For your agent: Input tokens, output tokens, budgets, hard stops. It is a non-negotiable. It is just responsible building in 2026.

6. Structured Streaming Events

Streaming is not just about showing text as it arrives. Every streaming event is an opportunity for the user to understand what the model is doing and intervene if it goes off track.

“I use that streaming state all the time with Claude because it tells me where the model is going, and I will sometimes intervene in the model’s train of thought and type a message because I have seen what it’s thinking about and I know it’s going off track.”

Claude Code’s query engine emits explicitly typed events: message start, command match, tool match, and others. Critically, it anticipates crashes by including a special typed event with the reason for the failure as the last message the stream sends if there is an issue. “It’s like a little black box from a crash.”

For your agent: Design streaming systems that send meaningful, typed events about tool selection, token consumption, and wrap-up status. Do not just send raw text. And plan for crashes.

7. System Event Logging

If structured streaming (primitive #6) tells you what the agent is thinking, system event logging tells you what the agent did. When something goes wrong, the conversational transcript needs to show what actions were taken, not just what was said.

Separate from conversation and streaming events, Claude Code maintains a history log of system events. It is the absolute source of truth for:

  • What context was loaded
  • Registry initialization details
  • Routing decisions
  • Execution counts
  • Permission approvals and denials

Every event has a category and structured details so you can fully reconstruct any agentic run. “This is what you do when you are building a system that you intend for enterprise.”

For your agent: Maintain a system event log that records not just what was said, but what was done, with enough structure to provably walk it back.

8. Two-Level Verification

Verification must happen at two distinct levels:

Level 1 - Task Verification: The agent performs a separate, built-in step to check its own work. This is the visible part: you see Claude going through the stream of events to verify the work was correct.

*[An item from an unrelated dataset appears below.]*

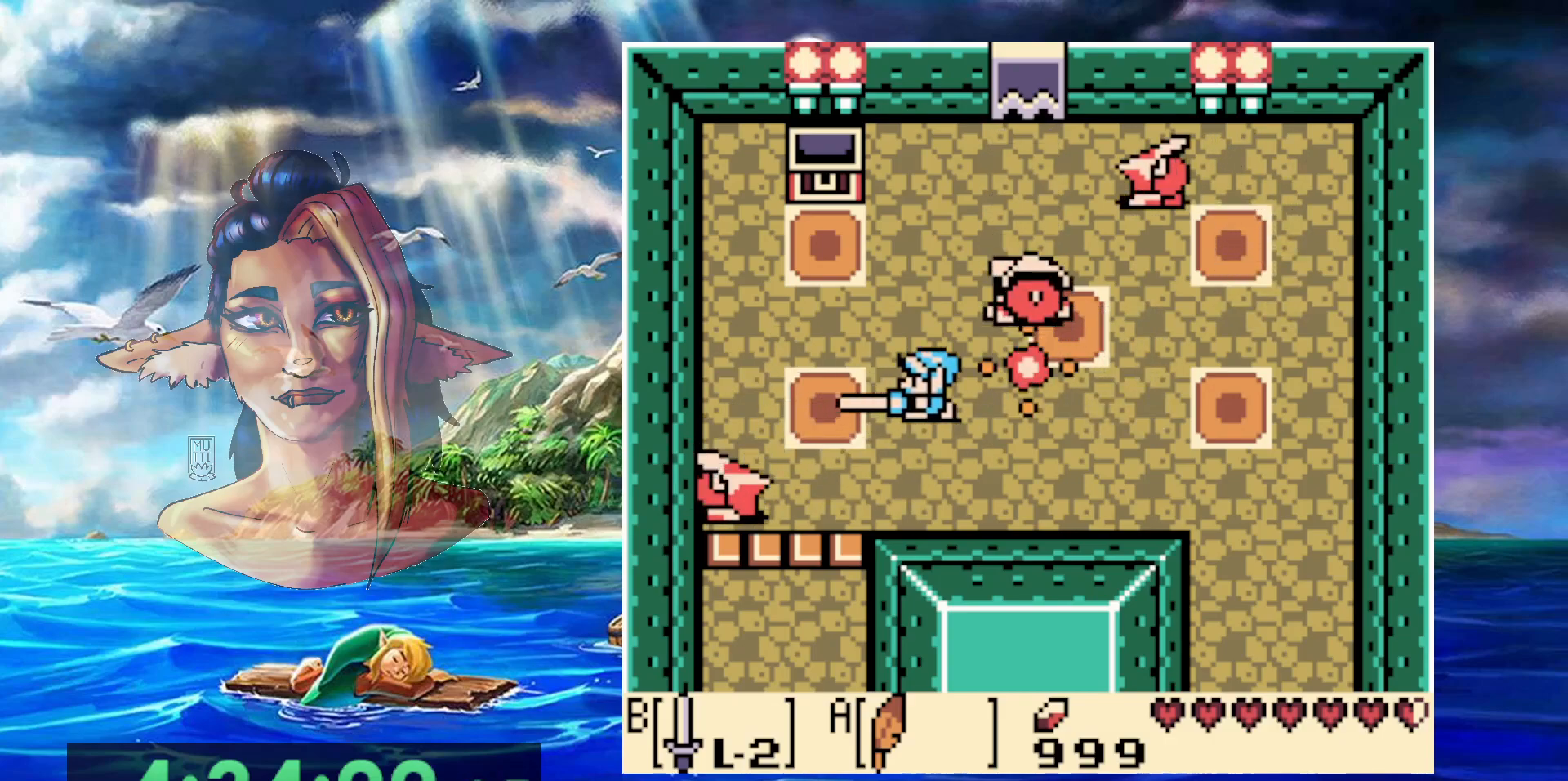
{"buttons": ["B", "DPAD_LEFT"], "events": [[50, "DPAD_LEFT", "down"]]}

Level 2 - Harness Verification: You also need to verify that changes you the human make to the agentic harness do not break subsequent agent runs. This means maintaining verification tests for foundational guardrails:

  • Do destructive tools still require approval after this change?
  • When tokens run out, does the model gracefully stop or hard crash?

“You have to provide for the harness evolving.” Name these guardrails. Log them. This second level of verification is the one teams forget about because it requires thinking about the system changing over time, not just individual runs completing successfully.

Advanced Operational Maturity

As agentic systems scale, architecture must accommodate complex workflows, longer runtimes, and specialized task delegation. These four primitives represent operational maturity beyond the day-one basics.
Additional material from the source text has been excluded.